HOW TO COMPLETE THIS TASK → From the entries below, copy every line that holds the word "general".

INPUT →

------------

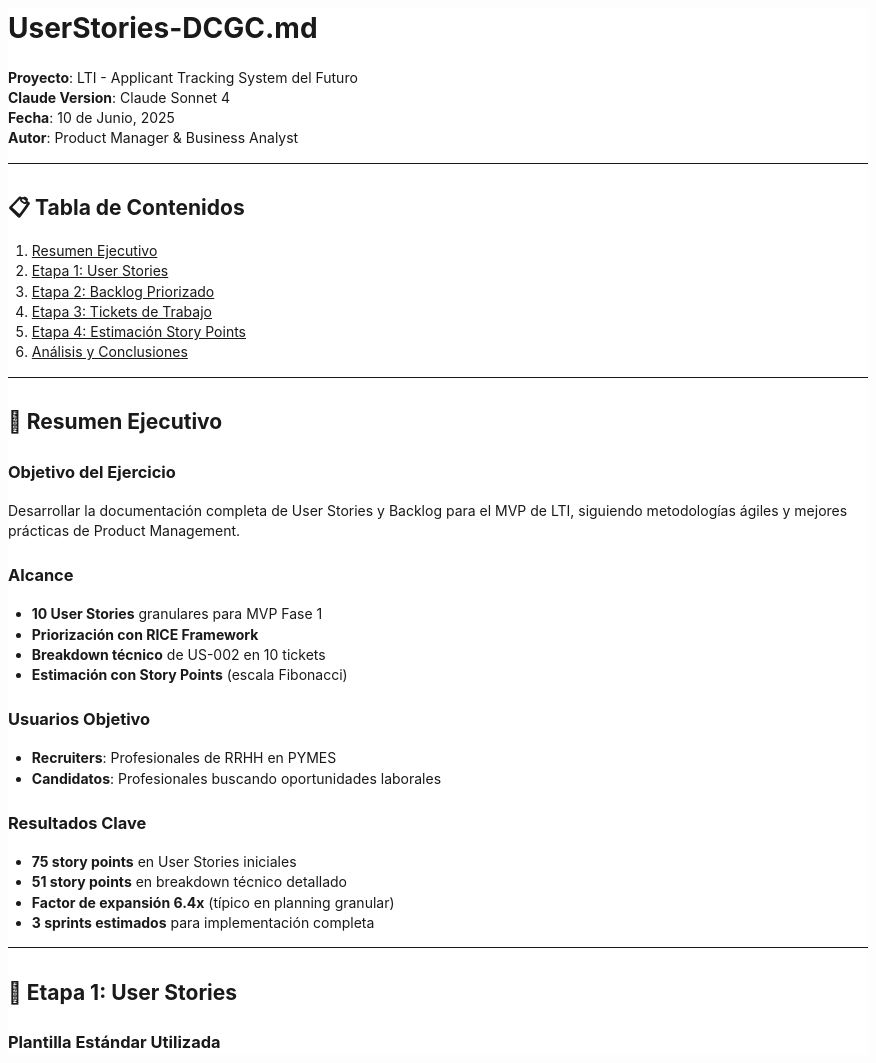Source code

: # UserStories-DCGC.md

**Proyecto**: LTI - Applicant Tracking System del Futuro  
**Claude Version**: Claude Sonnet 4  
**Fecha**: 10 de Junio, 2025  
**Autor**: Product Manager & Business Analyst

---

## 📋 Tabla de Contenidos

1. [Resumen Ejecutivo](#resumen-ejecutivo)
2. [Etapa 1: User Stories](#etapa-1-user-stories)
3. [Etapa 2: Backlog Priorizado](#etapa-2-backlog-priorizado)
4. [Etapa 3: Tickets de Trabajo](#etapa-3-tickets-de-trabajo)
5. [Etapa 4: Estimación Story Points](#etapa-4-estimación-story-points)
6. [Análisis y Conclusiones](#análisis-y-conclusiones)

---

## 🎯 Resumen Ejecutivo

### Objetivo del Ejercicio
Desarrollar la documentación completa de User Stories y Backlog para el MVP de LTI, siguiendo metodologías ágiles y mejores prácticas de Product Management.

### Alcance
- **10 User Stories** granulares para MVP Fase 1
- **Priorización con RICE Framework** 
- **Breakdown técnico** de US-002 en 10 tickets
- **Estimación con Story Points** (escala Fibonacci)

### Usuarios Objetivo
- **Recruiters**: Profesionales de RRHH en PYMES
- **Candidatos**: Profesionales buscando oportunidades laborales

### Resultados Clave
- **75 story points** en User Stories iniciales
- **51 story points** en breakdown técnico detallado
- **Factor de expansión 6.4x** (típico en planning granular)
- **3 sprints estimados** para implementación completa

---

## 🎯 Etapa 1: User Stories

### Plantilla Estándar Utilizada
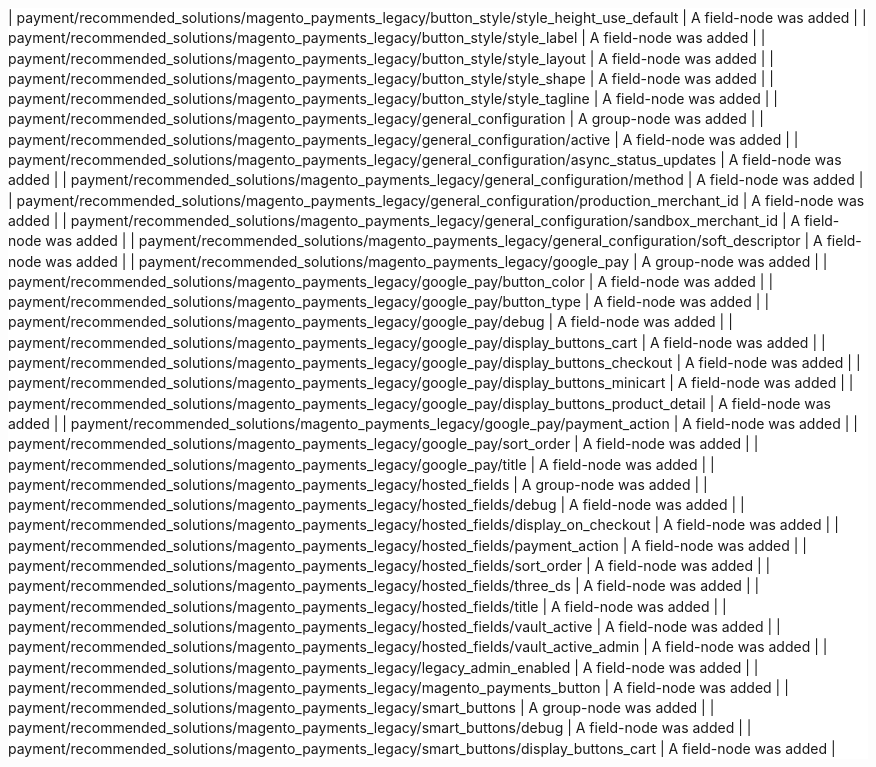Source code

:| payment/recommended\_solutions/magento\_payments\_legacy/button\_style/style\_height\_use\_default | A field-node was added |
| payment/recommended\_solutions/magento\_payments\_legacy/button\_style/style\_label | A field-node was added |
| payment/recommended\_solutions/magento\_payments\_legacy/button\_style/style\_layout | A field-node was added |
| payment/recommended\_solutions/magento\_payments\_legacy/button\_style/style\_shape | A field-node was added |
| payment/recommended\_solutions/magento\_payments\_legacy/button\_style/style\_tagline | A field-node was added |
| payment/recommended\_solutions/magento\_payments\_legacy/general\_configuration | A group-node was added |
| payment/recommended\_solutions/magento\_payments\_legacy/general\_configuration/active | A field-node was added |
| payment/recommended\_solutions/magento\_payments\_legacy/general\_configuration/async\_status\_updates | A field-node was added |
| payment/recommended\_solutions/magento\_payments\_legacy/general\_configuration/method | A field-node was added |
| payment/recommended\_solutions/magento\_payments\_legacy/general\_configuration/production\_merchant\_id | A field-node was added |
| payment/recommended\_solutions/magento\_payments\_legacy/general\_configuration/sandbox\_merchant\_id | A field-node was added |
| payment/recommended\_solutions/magento\_payments\_legacy/general\_configuration/soft\_descriptor | A field-node was added |
| payment/recommended\_solutions/magento\_payments\_legacy/google\_pay | A group-node was added |
| payment/recommended\_solutions/magento\_payments\_legacy/google\_pay/button\_color | A field-node was added |
| payment/recommended\_solutions/magento\_payments\_legacy/google\_pay/button\_type | A field-node was added |
| payment/recommended\_solutions/magento\_payments\_legacy/google\_pay/debug | A field-node was added |
| payment/recommended\_solutions/magento\_payments\_legacy/google\_pay/display\_buttons\_cart | A field-node was added |
| payment/recommended\_solutions/magento\_payments\_legacy/google\_pay/display\_buttons\_checkout | A field-node was added |
| payment/recommended\_solutions/magento\_payments\_legacy/google\_pay/display\_buttons\_minicart | A field-node was added |
| payment/recommended\_solutions/magento\_payments\_legacy/google\_pay/display\_buttons\_product\_detail | A field-node was added |
| payment/recommended\_solutions/magento\_payments\_legacy/google\_pay/payment\_action | A field-node was added |
| payment/recommended\_solutions/magento\_payments\_legacy/google\_pay/sort\_order | A field-node was added |
| payment/recommended\_solutions/magento\_payments\_legacy/google\_pay/title | A field-node was added |
| payment/recommended\_solutions/magento\_payments\_legacy/hosted\_fields | A group-node was added |
| payment/recommended\_solutions/magento\_payments\_legacy/hosted\_fields/debug | A field-node was added |
| payment/recommended\_solutions/magento\_payments\_legacy/hosted\_fields/display\_on\_checkout | A field-node was added |
| payment/recommended\_solutions/magento\_payments\_legacy/hosted\_fields/payment\_action | A field-node was added |
| payment/recommended\_solutions/magento\_payments\_legacy/hosted\_fields/sort\_order | A field-node was added |
| payment/recommended\_solutions/magento\_payments\_legacy/hosted\_fields/three\_ds | A field-node was added |
| payment/recommended\_solutions/magento\_payments\_legacy/hosted\_fields/title | A field-node was added |
| payment/recommended\_solutions/magento\_payments\_legacy/hosted\_fields/vault\_active | A field-node was added |
| payment/recommended\_solutions/magento\_payments\_legacy/hosted\_fields/vault\_active\_admin | A field-node was added |
| payment/recommended\_solutions/magento\_payments\_legacy/legacy\_admin\_enabled | A field-node was added |
| payment/recommended\_solutions/magento\_payments\_legacy/magento\_payments\_button | A field-node was added |
| payment/recommended\_solutions/magento\_payments\_legacy/smart\_buttons | A group-node was added |
| payment/recommended\_solutions/magento\_payments\_legacy/smart\_buttons/debug | A field-node was added |
| payment/recommended\_solutions/magento\_payments\_legacy/smart\_buttons/display\_buttons\_cart | A field-node was added |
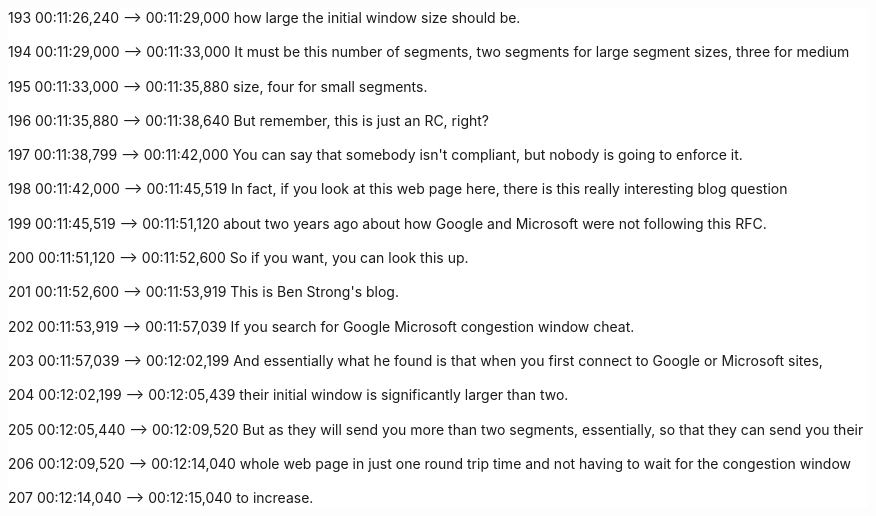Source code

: 193
00:11:26,240 --> 00:11:29,000
how large the initial window size should be.

194
00:11:29,000 --> 00:11:33,000
It must be this number of segments, two segments for large segment sizes, three for medium

195
00:11:33,000 --> 00:11:35,880
size, four for small segments.

196
00:11:35,880 --> 00:11:38,640
But remember, this is just an RC, right?

197
00:11:38,799 --> 00:11:42,000
You can say that somebody isn't compliant, but nobody is going to enforce it.

198
00:11:42,000 --> 00:11:45,519
In fact, if you look at this web page here, there is this really interesting blog question

199
00:11:45,519 --> 00:11:51,120
about two years ago about how Google and Microsoft were not following this RFC.

200
00:11:51,120 --> 00:11:52,600
So if you want, you can look this up.

201
00:11:52,600 --> 00:11:53,919
This is Ben Strong's blog.

202
00:11:53,919 --> 00:11:57,039
If you search for Google Microsoft congestion window cheat.

203
00:11:57,039 --> 00:12:02,199
And essentially what he found is that when you first connect to Google or Microsoft sites,

204
00:12:02,199 --> 00:12:05,439
their initial window is significantly larger than two.

205
00:12:05,440 --> 00:12:09,520
But as they will send you more than two segments, essentially, so that they can send you their

206
00:12:09,520 --> 00:12:14,040
whole web page in just one round trip time and not having to wait for the congestion window

207
00:12:14,040 --> 00:12:15,040
to increase.
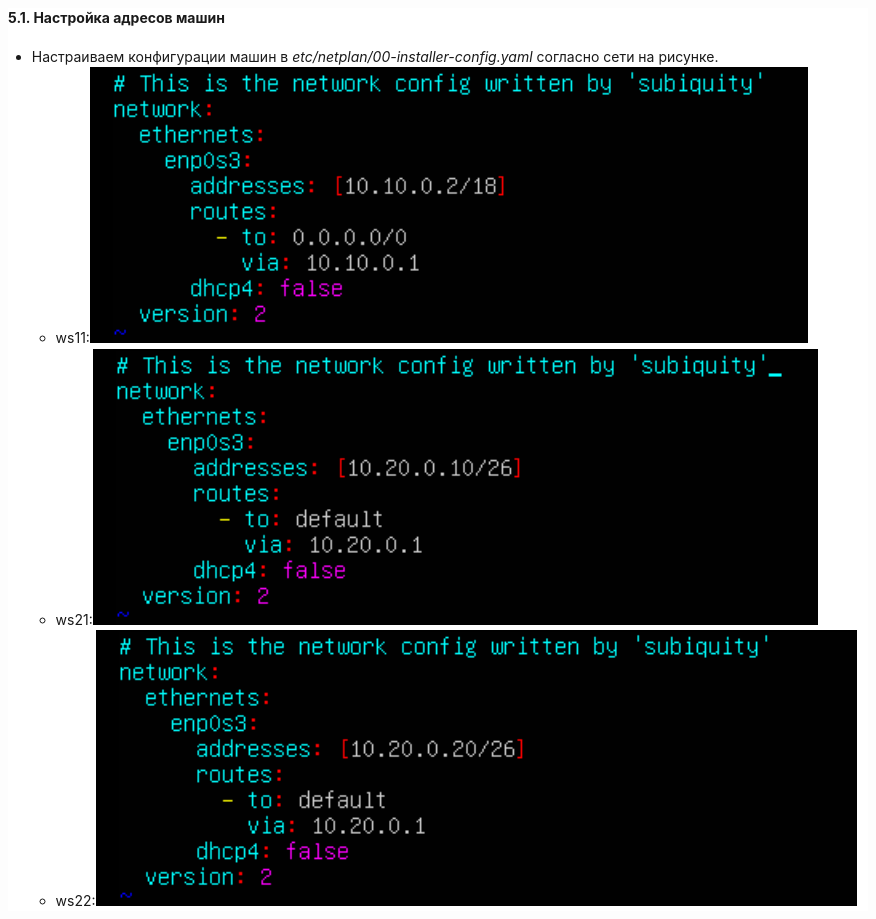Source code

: 
#### 5.1. Настройка адресов машин
* Настраиваем конфигурации машин в *etc/netplan/00-installer-config.yaml* согласно сети на рисунке.
	- ws11:![part_1](./screens/part_5/net_set_ws11.png)
	- ws21:![part_1](./screens/part_5/net_set_ws21.png)
	- ws22:![part_1](./screens/part_5/net_set_ws22.png)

------------

OUTPUT OF THE EXERCISE →
| payment/recommended\_solutions/magento\_payments\_legacy/general\_configuration | A group-node was added |
| payment/recommended\_solutions/magento\_payments\_legacy/general\_configuration/active | A field-node was added |
| payment/recommended\_solutions/magento\_payments\_legacy/general\_configuration/async\_status\_updates | A field-node was added |
| payment/recommended\_solutions/magento\_payments\_legacy/general\_configuration/method | A field-node was added |
| payment/recommended\_solutions/magento\_payments\_legacy/general\_configuration/production\_merchant\_id | A field-node was added |
| payment/recommended\_solutions/magento\_payments\_legacy/general\_configuration/sandbox\_merchant\_id | A field-node was added |
| payment/recommended\_solutions/magento\_payments\_legacy/general\_configuration/soft\_descriptor | A field-node was added |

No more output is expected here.